'''

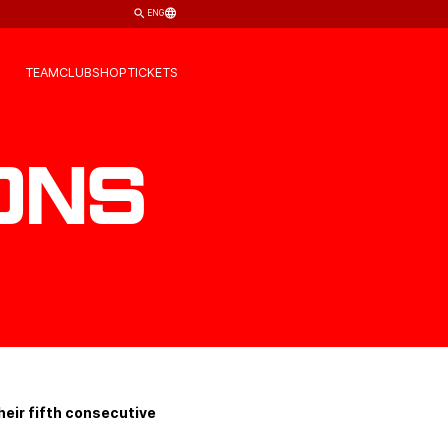
ENG
TEAM
CLUB
SHOP
TICKETS
ons
eir fifth consecutive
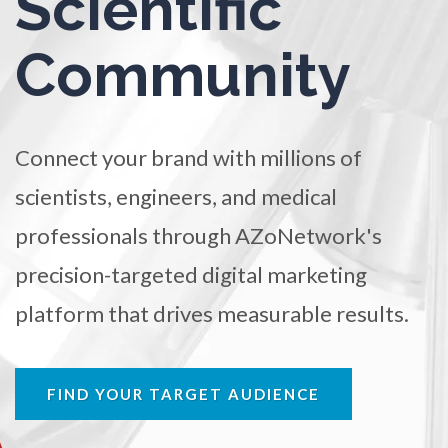
Scientific
Ophthalmology / Optometry
TRADE SHOWS
BIG DATA
SOCIAL MEDIA
Community
MANAGEMENT
WEBINARS
BRAND AWARENESS
Optical Microscopy
Osteoarthritis
Connect your brand with millions of
scientists, engineers, and medical
Osteoporosis
professionals through AZoNetwork's
Parkinson's Disease
precision-targeted digital marketing
platform that drives measurable results.
Particle Analysis
Pharmacy / Pharmacology
FIND YOUR TARGET AUDIENCE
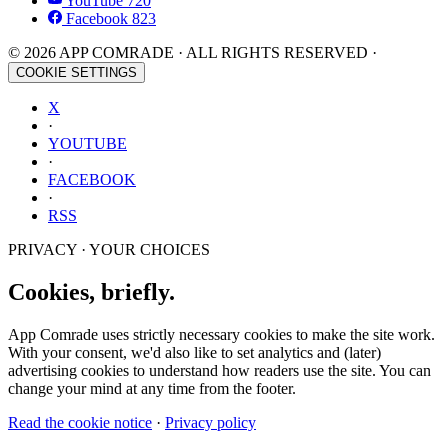
YouTube
720
Facebook
823
© 2026 APP COMRADE · ALL RIGHTS RESERVED ·
COOKIE SETTINGS
X
·
YOUTUBE
·
FACEBOOK
·
RSS
PRIVACY · YOUR CHOICES
Cookies, briefly.
App Comrade uses strictly necessary cookies to make the site work.
With your consent, we'd also like to set analytics and (later)
advertising cookies to understand how readers use the site. You can
change your mind at any time from the footer.
Read the cookie notice
·
Privacy policy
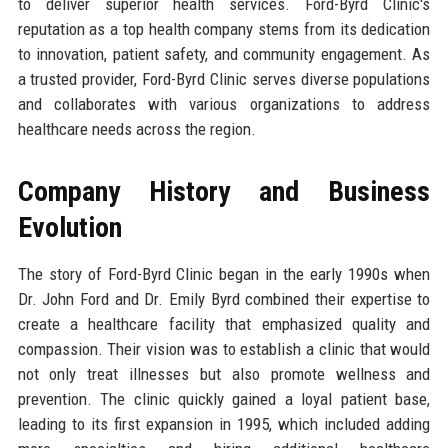
to deliver superior health services. Ford-Byrd Clinic's
reputation as a top health company stems from its dedication
to innovation, patient safety, and community engagement. As
a trusted provider, Ford-Byrd Clinic serves diverse populations
and collaborates with various organizations to address
healthcare needs across the region.
Company History and Business
Evolution
The story of Ford-Byrd Clinic began in the early 1990s when
Dr. John Ford and Dr. Emily Byrd combined their expertise to
create a healthcare facility that emphasized quality and
compassion. Their vision was to establish a clinic that would
not only treat illnesses but also promote wellness and
prevention. The clinic quickly gained a loyal patient base,
leading to its first expansion in 1995, which included adding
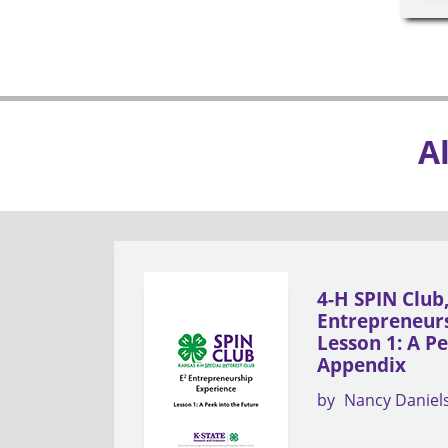
A
4-H SPIN Club
Entrepreneurs
Lesson 1: A Pe
Appendix
by
Nancy Daniel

'''

WORK INSTRUCTION
Which lines of the records above contain the word "Ford"? Copy each of them.

YOUR SOLUTION
to deliver superior health services. Ford-Byrd Clinic's
a trusted provider, Ford-Byrd Clinic serves diverse populations
The story of Ford-Byrd Clinic began in the early 1990s when
Dr. John Ford and Dr. Emily Byrd combined their expertise to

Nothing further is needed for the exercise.